■ REQUIREMENT ■
Reproduce each of the following rows verbatim, keeping every line as it appears.
● ● ●
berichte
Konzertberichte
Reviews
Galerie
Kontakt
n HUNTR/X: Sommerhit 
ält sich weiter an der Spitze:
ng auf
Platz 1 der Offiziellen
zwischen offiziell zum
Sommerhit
● ● ●
■ YOUR SOLUTION ■
berichte
Konzertberichte
Reviews
Galerie
Kontakt
n HUNTR/X: Sommerhit 
ält sich weiter an der Spitze:
ng auf
Platz 1 der Offiziellen
zwischen offiziell zum
Sommerhit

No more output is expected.